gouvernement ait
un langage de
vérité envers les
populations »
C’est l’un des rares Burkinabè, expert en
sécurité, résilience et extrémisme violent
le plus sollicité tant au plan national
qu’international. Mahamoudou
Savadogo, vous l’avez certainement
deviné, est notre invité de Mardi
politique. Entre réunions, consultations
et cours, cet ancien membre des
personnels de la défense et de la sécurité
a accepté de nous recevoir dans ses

________________

**Exercise prompt:**
Could you give again, word for word, the line with "sécurité, résilience et extrémisme violent" and all lines after it through the end of the data? Leave out everything else.

**Written solution:**
sécurité, résilience et extrémisme violent
le plus sollicité tant au plan national
qu’international. Mahamoudou
Savadogo, vous l’avez certainement
deviné, est notre invité de Mardi
politique. Entre réunions, consultations
et cours, cet ancien membre des
personnels de la défense et de la sécurité
a accepté de nous recevoir dans ses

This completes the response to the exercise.